Calling Italy’s first leg performance of this World Cup play-off an embarrassment is probably an understatement. It says something about the Nazionale's history that they are nonetheless still considered favourites to qualify on Betstars, but is that optimism warranted?
Coach Giampiero Ventura did not help matters with his post-match comments showing a weak mentality. While players Lorenzo Insigne and Leonardo Bonucci seemed to transmit a more no-excuses, no-nonsense attitude, Ventura looked to deflect attention and criticism away from his own faults. Not only did Sweden play with more physicality and toughness, but also their early pressing and overall approach stifled the Azzurri throughout.
In building from the back, Sweden forced Italy into circulating possession from one end of the pitch to the other, with no choice but to have wingbacks Matteo Darmian and Antonio Candreva drop deeper in order to bring play forward. By doing this, Italy did not have the numbers in the midfield, nor the creative means to provide any sort of consistent flow of chances to strikers Ciro Immobile and Andrea Belotti.

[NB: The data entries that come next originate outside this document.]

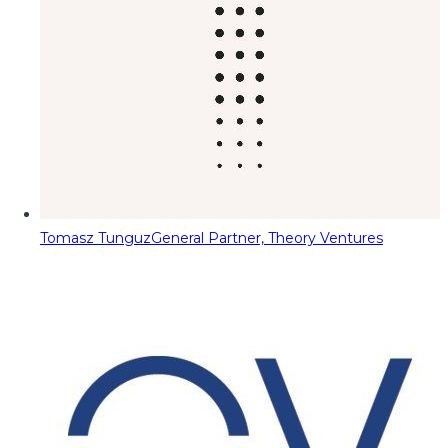
Tomasz Tunguz
General Partner, Theory Ventures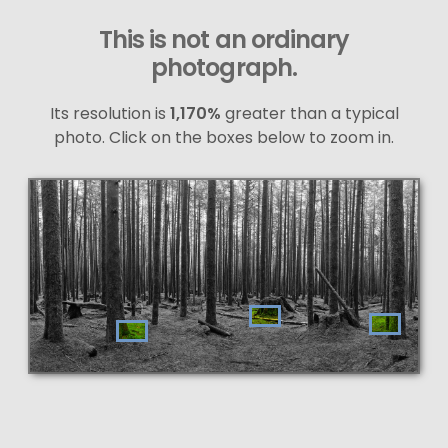
This is not an ordinary
photograph.
Its resolution is
1,170%
greater than a typical
photo. Click on the boxes below to zoom in.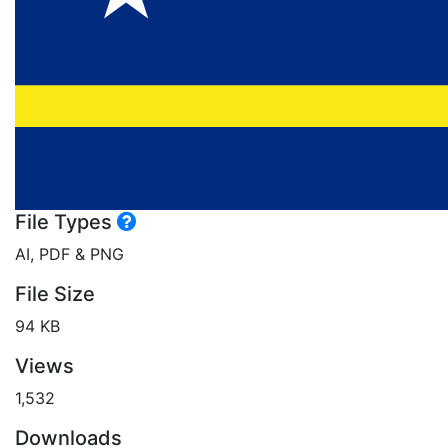
File Types
AI, PDF & PNG
File Size
94 KB
Views
1,532
Downloads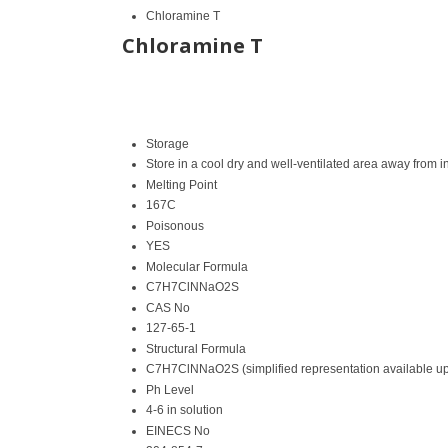
Chloramine T
Chloramine T
Storage
Store in a cool dry and well-ventilated area away from 
Melting Point
167C
Poisonous
YES
Molecular Formula
C7H7ClNNaO2S
CAS No
127-65-1
Structural Formula
C7H7ClNNaO2S (simplified representation available u
Ph Level
4-6 in solution
EINECS No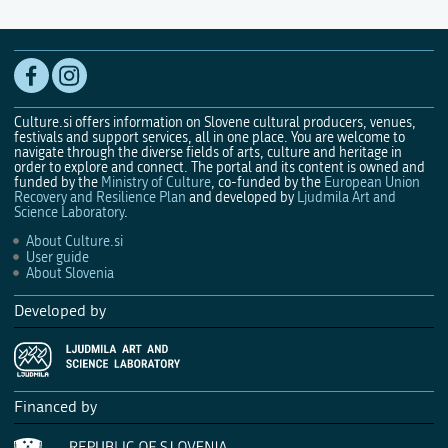
Culture.si offers information on Slovene cultural producers, venues,
festivals and support services, all in one place. You are welcome to
navigate through the diverse fields of arts, culture and heritage in
order to explore and connect. The portal and its content is owned and
funded by the
Ministry of Culture
, co-funded by the
European Union
Recovery and Resilience Plan
and developed by
Ljudmila Art and
Science Laboratory
.
About Culture.si
User guide
About Slovenia
Developed by
Financed by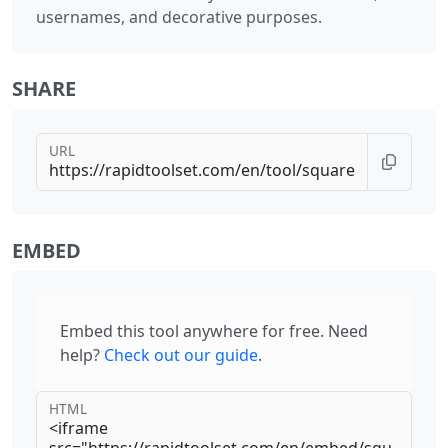
usernames, and decorative purposes.
SHARE
URL
EMBED
Embed this tool anywhere for free. Need
help?
Check out our guide
.
HTML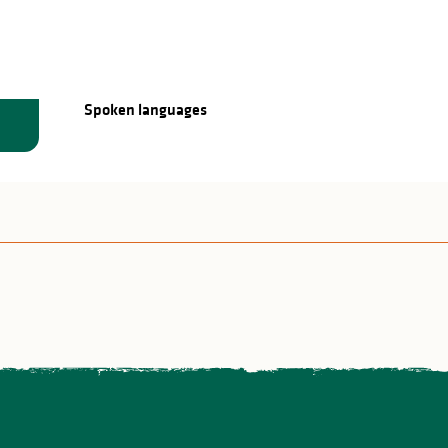
Spoken languages
Spoken languages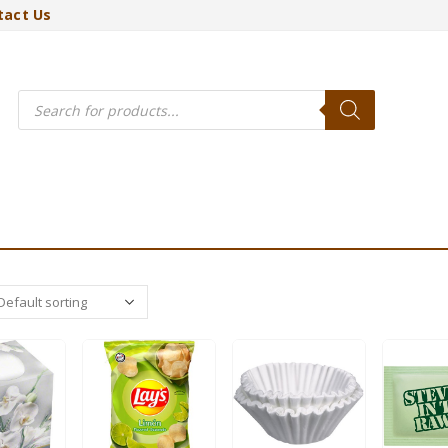
tact Us
Products
search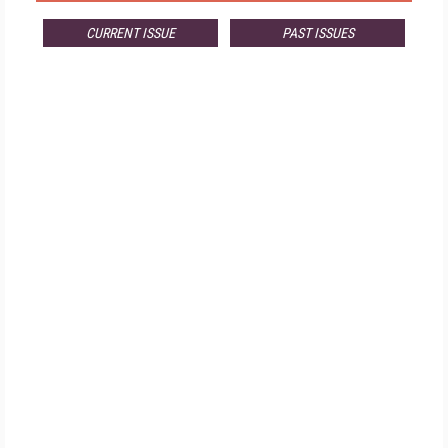
CURRENT ISSUE
PAST ISSUES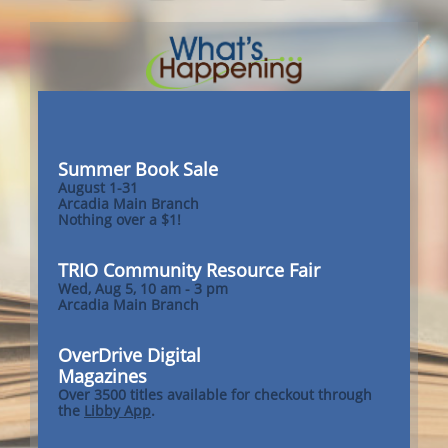
Summer Book Sale
August 1-31
Arcadia Main Branch
Nothing over a $1!
TRIO Community Resource Fair
Wed, Aug 5, 10 am - 3 pm
Arcadia Main Branch
OverDrive Digital
Magazines
Over 3500 titles available for checkout through
the
Libby App
.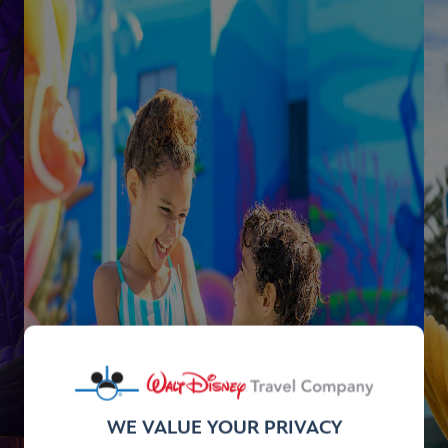
WE VALUE YOUR PRIVACY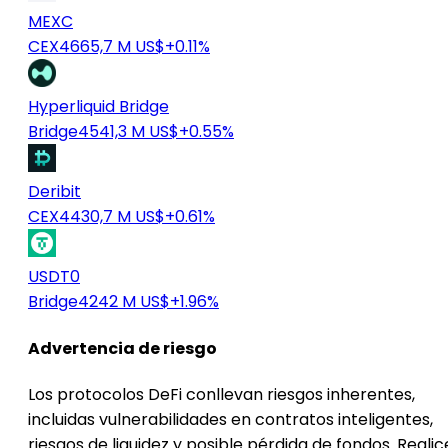
MEXC
CEX
4665,7 M US$
+0.11%
Hyperliquid Bridge
Bridge
4541,3 M US$
+0.55%
Deribit
CEX
4430,7 M US$
+0.61%
USDT0
Bridge
4242 M US$
+1.96%
Advertencia de riesgo
Los protocolos DeFi conllevan riesgos inherentes,
incluidas vulnerabilidades en contratos inteligentes,
riesgos de liquidez y posible pérdida de fondos. Realic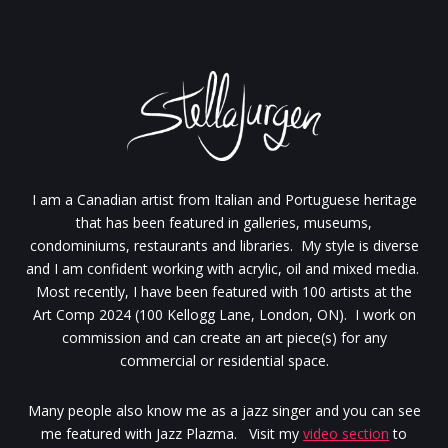
I am a Canadian artist from Italian and Portuguese heritage
that has been featured in galleries, museums,
condominiums, restaurants and libraries. My style is diverse
and I am confident working with acrylic, oil and mixed media.
Most recently, I have been featured with 100 artists at the
Art Comp 2024 (100 Kellogg Lane, London, ON). I work on
commission and can create an art piece(s) for any
commercial or residential space.
Many people also know me as a jazz singer and you can see
me featured with Jazz Plazma. Visit my
video section
to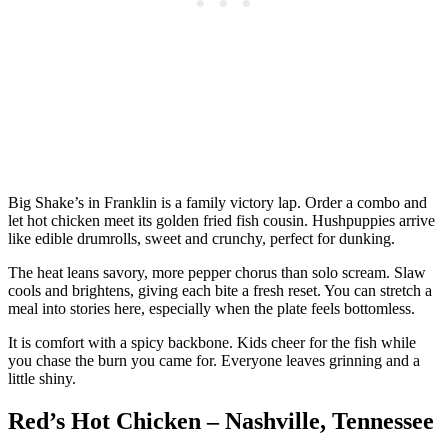
Big Shake’s in Franklin is a family victory lap. Order a combo and
let hot chicken meet its golden fried fish cousin. Hushpuppies arrive
like edible drumrolls, sweet and crunchy, perfect for dunking.
The heat leans savory, more pepper chorus than solo scream. Slaw
cools and brightens, giving each bite a fresh reset. You can stretch a
meal into stories here, especially when the plate feels bottomless.
It is comfort with a spicy backbone. Kids cheer for the fish while
you chase the burn you came for. Everyone leaves grinning and a
little shiny.
Red’s Hot Chicken – Nashville, Tennessee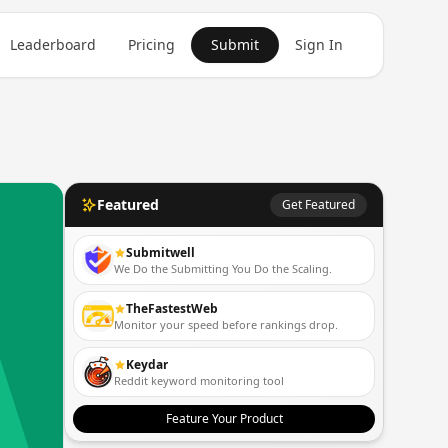
Leaderboard
Pricing
Submit
Sign In
Featured
Get Featured
Submitwell
We Do the Submitting You Do the Scaling.
TheFastestWeb
Monitor your speed before rankings drop.
Keydar
Reddit keyword monitoring tool
Feature Your Product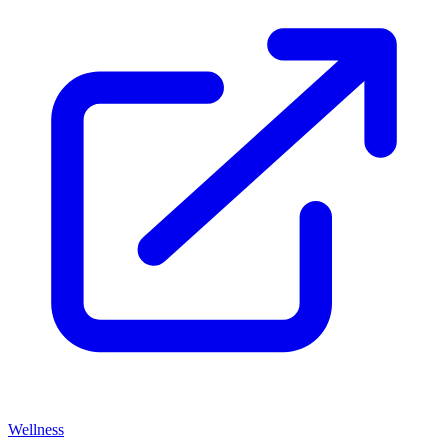
Wellness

Though the two lacked the necessary movement and runs to open more of a window to cause havoc, this Italy side suffered from the non-existent box-to-box profile that can link play between midfield and attack, which is why the visitors were devoid of any real chances – minus the missed header from Belotti.
Proof is in the post-match stats that Italy’s midfield five did not do enough and, essentially, isn’t the proper personnel type that can get it done. Italy outshot Sweden 10 to eight, but had only one effort on target, which saw Darmian hit the post.
As Marco Verratti sits out the second leg due to suspension, and Daniele De Rossi lacks the technical means to create, Ventura must shake up the midfield by starting Jorginho.
Rather than having De Rossi sit as the destroyer at the base, Ventura could insert Jorginho and another holding partner of his choice, use two wingbacks to stretch the field and insert a player like Insigne as a Number 10 behind two strikers. This could help Ventura get more from his midfield by allowing the Napoli star, and arguably the side’s most skilled player, link play and get on the ball often to create for those up front.
Moving off tactics and back on to the mental side of things for the Azzurri, their the mentality needs a facelift. ‘Grinta’ and passion were two of former manager Antonio Conte’s biggest focuses for his Euro 2016 side that, although did not have the same level of quality as Ventura’s current roster, battled for one another and showed the sacrificial attitude required to rise up in situations like these.
As we’ve clearly seen time and time again, Italy has the quality to play attractive football, but lack the right mentality and hunger to make it work. These come down to tactics and attitude, something each and every individual in the locker room must change come Monday if Italy are to stave off elimination and avoid missing out on the World Cup for the first time in 60 years. Otherwise, it’s curtains on the Italians at San Siro.